There simply are not enough women at conferences like this one, or in military history in general. Come on, ladies! Let’s go play in the sandbox with the guys!
I asked one of the speakers directly if he thought women brought something different to the conversation. He answered in the negative. I am not sure if I agree, but until there are more of us writing, attending, discussing and being involved, there will be no trend to analyze.
During lunch, I sat with a couple that were re-enactors, and had been for a long time. We discussed this for a bit, and the gentleman said something very interesting, I think. He said that at first, he had just been into “the hobby” for the line-up and mock battle. ( . . . the smell of black powder in the morning . . .)
He then admitted that in the last several years his unit has realized that the incidents of fighting were few and far between for a Civil War soldier. He and his re-enacting pards began to ask themselves just what these guys did the rest of the time. The answers, for there are an infinite amount, fascinated them. Apparently they have learned to play several games, card and board both. They either had or witnessed a Shakespeare quote off–I can’t exactly remember. They are learning to discuss the latest literary offerings by Charles Dickens and, depending on the place they represent and the time being portrayed, they have become conversant in local politics of the time.
I have thought about this conversation considerably since August 8. Here is where I am with it just now.

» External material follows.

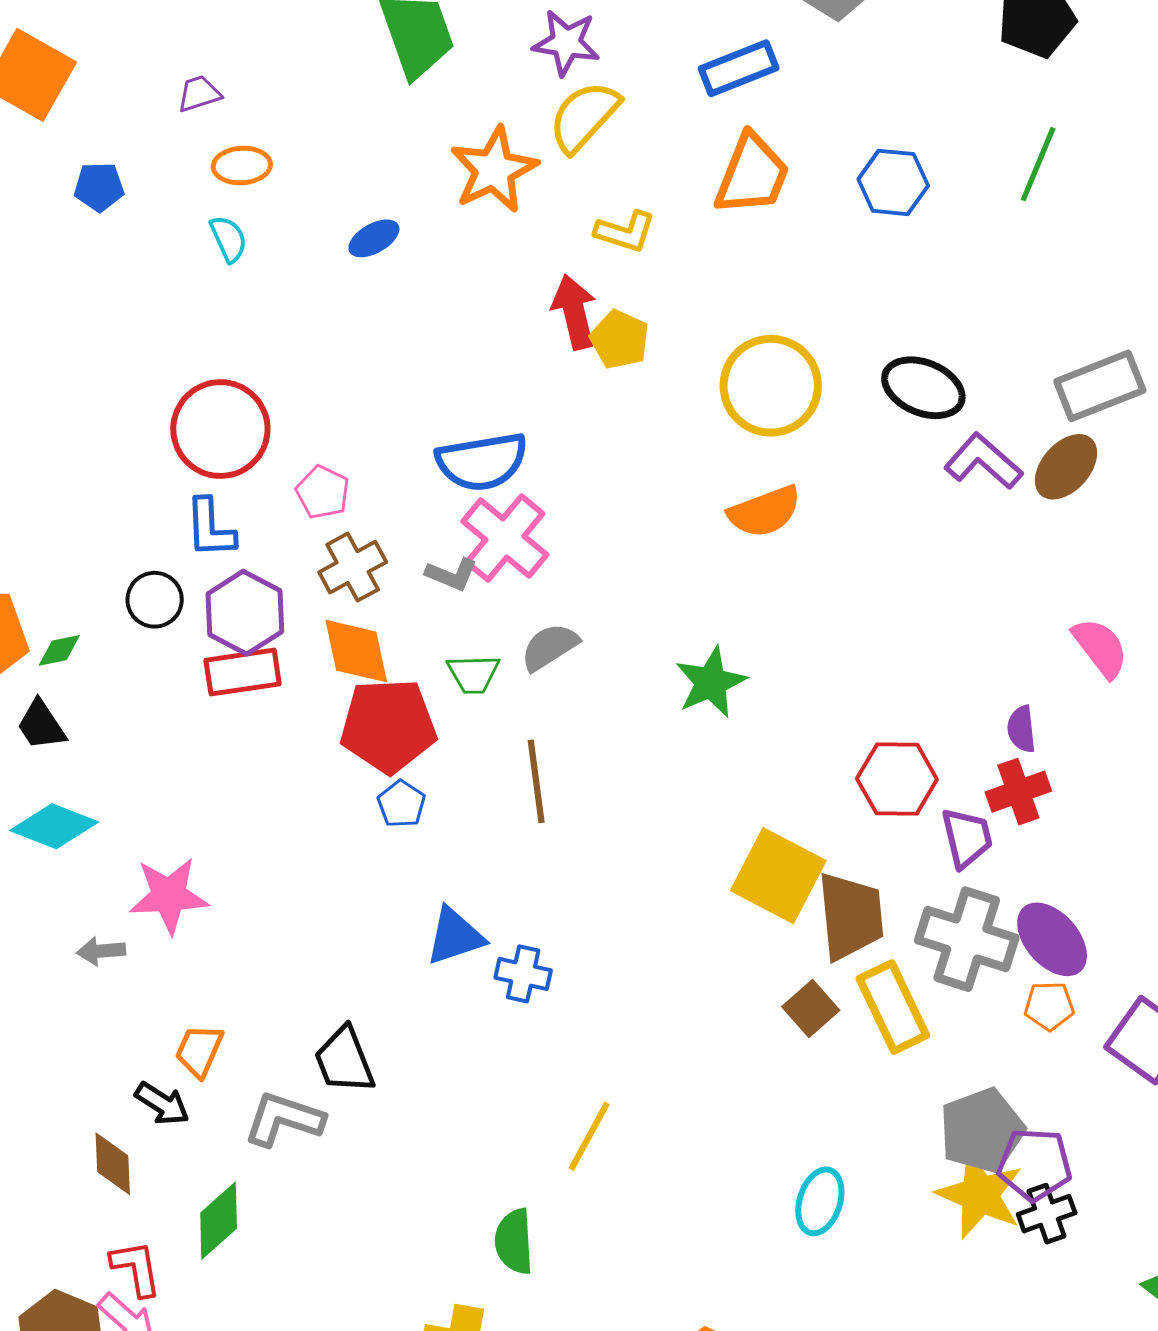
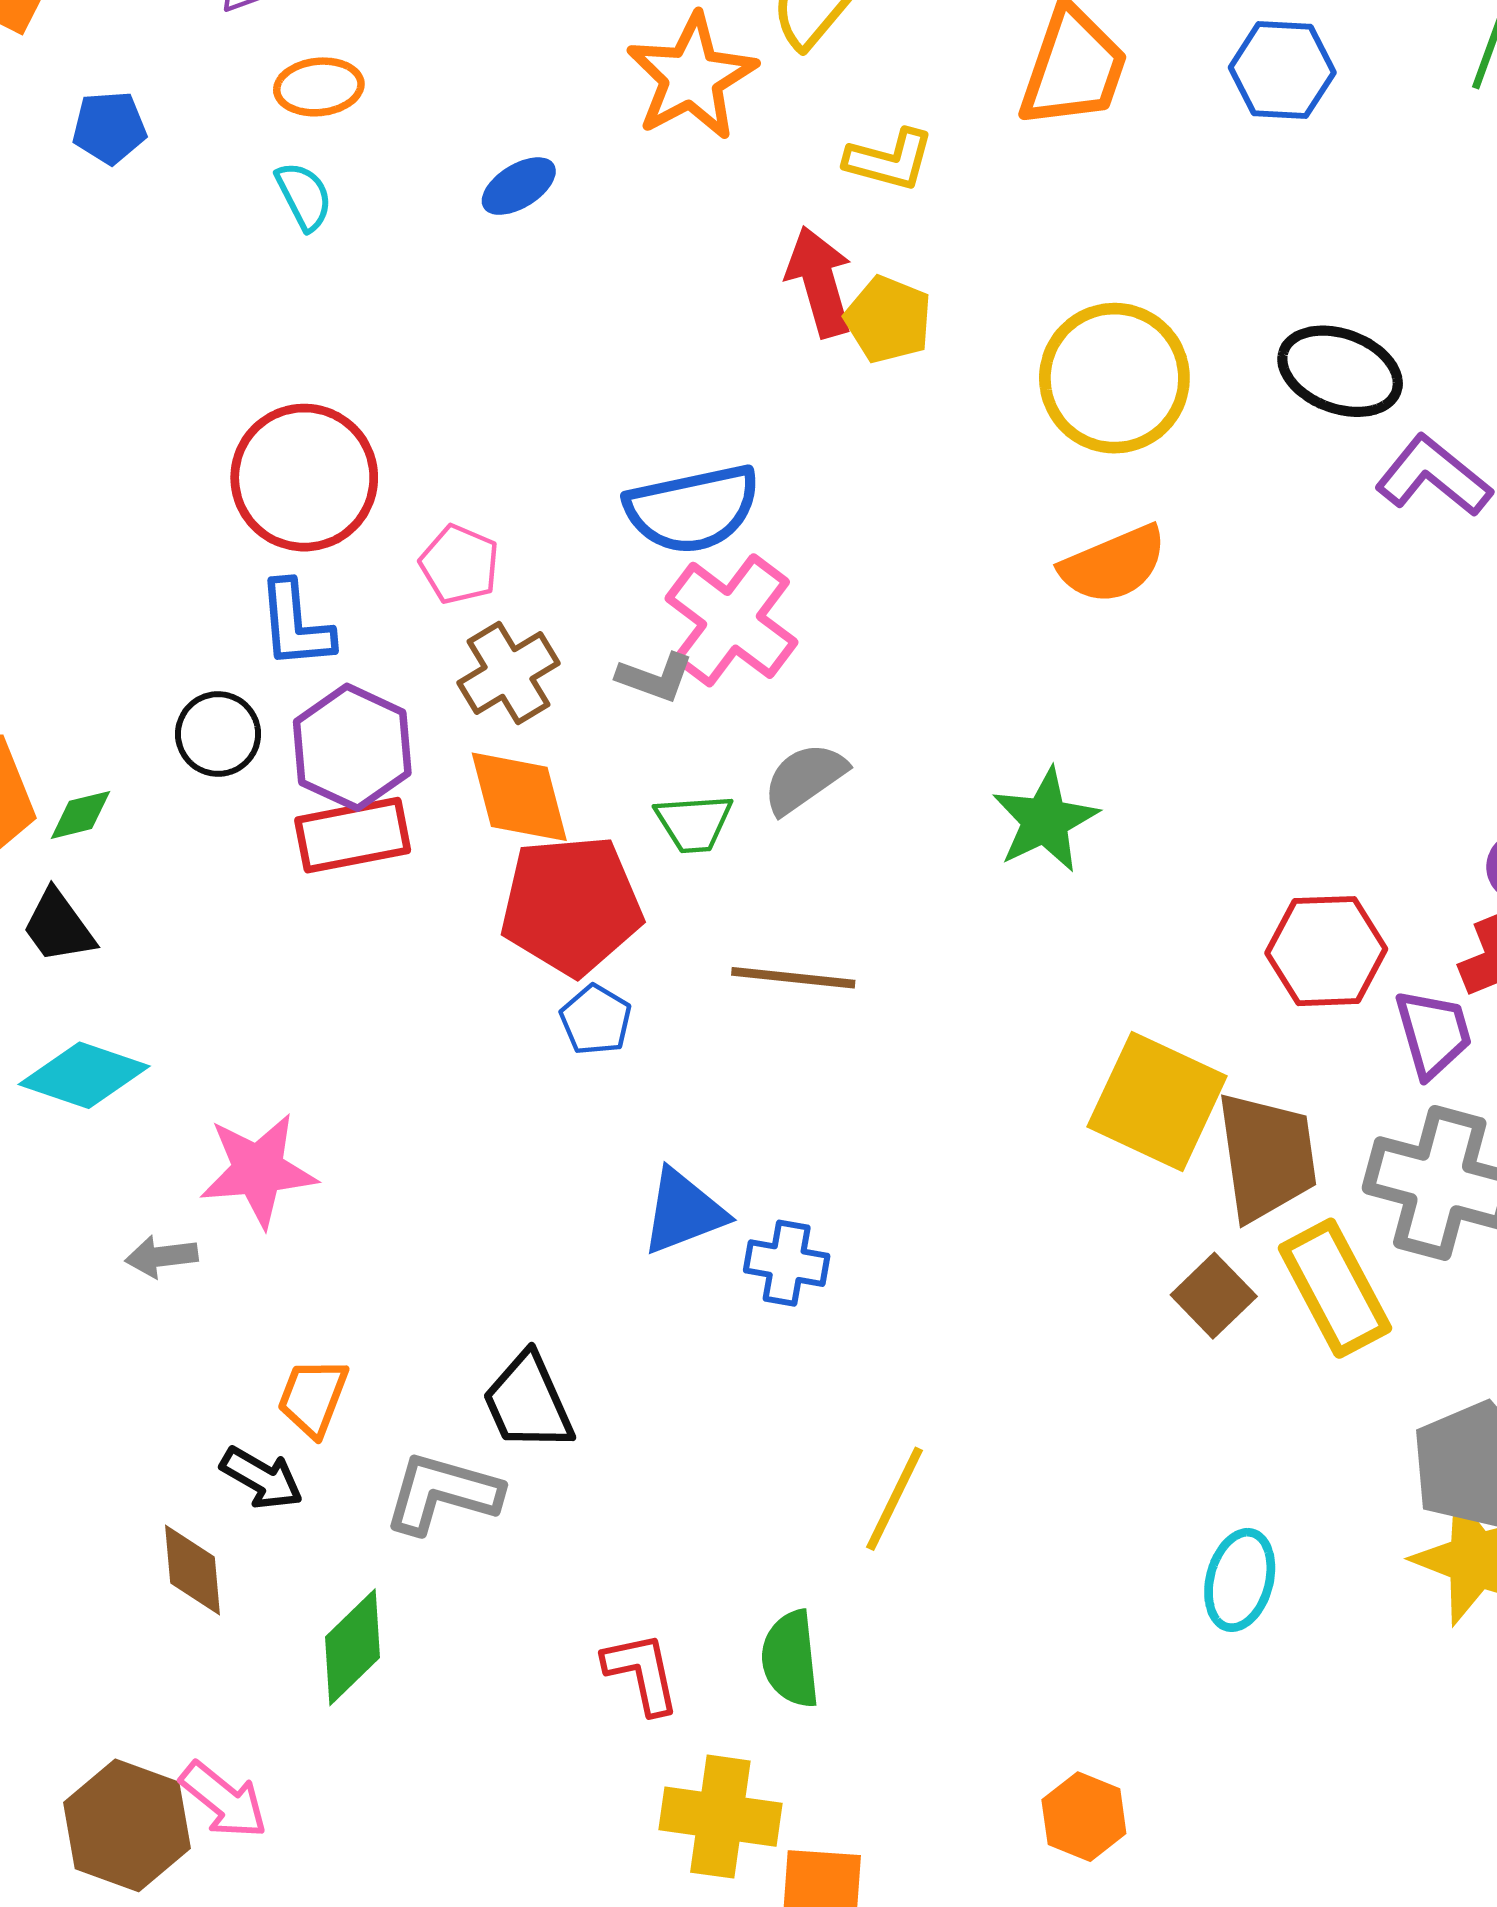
brown line: (536, 781) -> (793, 978), turned -74
red L-shape: (136, 1268) -> (642, 1673), moved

Perhaps this is what women bring to the table–a sense of context in which to put the Union and Confederate fighting man–a context which includes the immediate past, the politics, the styles, flavors, scents and sounds of what was left behind when they all signed up. These men weren’t born wearing a uniform, and that is something I think about a lot. After speaking to some of the folks at the Symposium, I know I am not thinking alone.
Well done, Meg! Glad to hear your presentations went well. I’ll try to find them on C-Span and watch them in the next few weeks.

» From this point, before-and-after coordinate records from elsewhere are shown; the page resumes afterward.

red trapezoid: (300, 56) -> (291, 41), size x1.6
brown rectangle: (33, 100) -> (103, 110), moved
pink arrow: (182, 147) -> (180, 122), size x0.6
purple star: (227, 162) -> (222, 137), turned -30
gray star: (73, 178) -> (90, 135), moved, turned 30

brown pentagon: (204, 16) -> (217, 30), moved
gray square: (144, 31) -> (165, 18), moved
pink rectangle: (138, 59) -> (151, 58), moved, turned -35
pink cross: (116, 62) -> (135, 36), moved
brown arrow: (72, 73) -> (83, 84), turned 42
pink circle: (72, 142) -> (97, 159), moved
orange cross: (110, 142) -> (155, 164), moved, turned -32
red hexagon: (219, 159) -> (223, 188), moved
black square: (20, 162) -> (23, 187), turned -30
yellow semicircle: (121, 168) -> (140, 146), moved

I didn’t make the C-SPAN cut this year, alas! Oh well!
Aww…sorry to hear that. I think I would’ve really enjoyed your lecture about Dr. Letterman.
Hey Meg, you really did a great job this year and I think you utilized your slideshow best while presenting compared to all the others. You really had it flowing with your presentation. On a side note, I do think that women bring something different to military history. I’m going to call that the “Athena” principle. Athena I’ve always regarded as the Greek goddess of wisdom and war strategy and online they include also “generalship,” “law and justice,” and “courage.” She, of course, had Athens named after her. By contrast, her brother Ares, the male god of war is more chaotic and I don’t know of the city named for him. There’s something incredibly patient in the studies that the women are producing right now on Civil War topics. I just think some of the biggest books of the past (McPherson’s, Foote’s, and Catton’s works) are now being matched with Drew Faust’s “This Republic of Suffering” and then I think of Doris Kearns Goodwin’s famed “Team of Rivals” and the Lee biography written by Elizabeth Brown Pryor called “Reading the Man.” The women of the world are proving their mettle in the subject matter like never before from what I can tell.
I think in the coming years we are going to find many intriguing military histories of many wars written by women. Right now I’m revisiting my local community’s regiment (the 104th PA) and I’m finding while it’s an intriguing history, it’s stuck in the perspective of the Colonel who led it, and since no other history was written on it, the matter has been relatively untouched for the last 150 years. I have not yet become aware that any of my colleagues at the local roundtable have any interest to or have bothered to look much further into the matter. But I refuse to let the matter rest and am going into this work with as much strength and patience as possible (thanks, Athena)!
Anyway – great job last week at the Conference! You really did a great presentation. 🙂
Allison–thank you so much! I completely agree with you. I think that women in general do a different kind of history. I just finished Lesley Gordon’s A Broken Regiment: the 16th Connecticut’s Civil War, and am following that by rereading Stephen Sear’s A Landscape Turned Red. Two things stand out for me: nowhere in all of Sear’s dense, fact-filled prose is Dr. Letterman even mentioned, and more than just one unit ran away! There is another woman doing work on fear and cowardice, or the image is such, in Civil War units. Somewhere in my mess of an office I have her pamphlet about the 11th NY Zouaves and their reputation for running. So–not only are we attempting to put together puzzles of much detail, we seem to have to be looking for those pieces individually.
Thank you for your kind and thoughtful reply.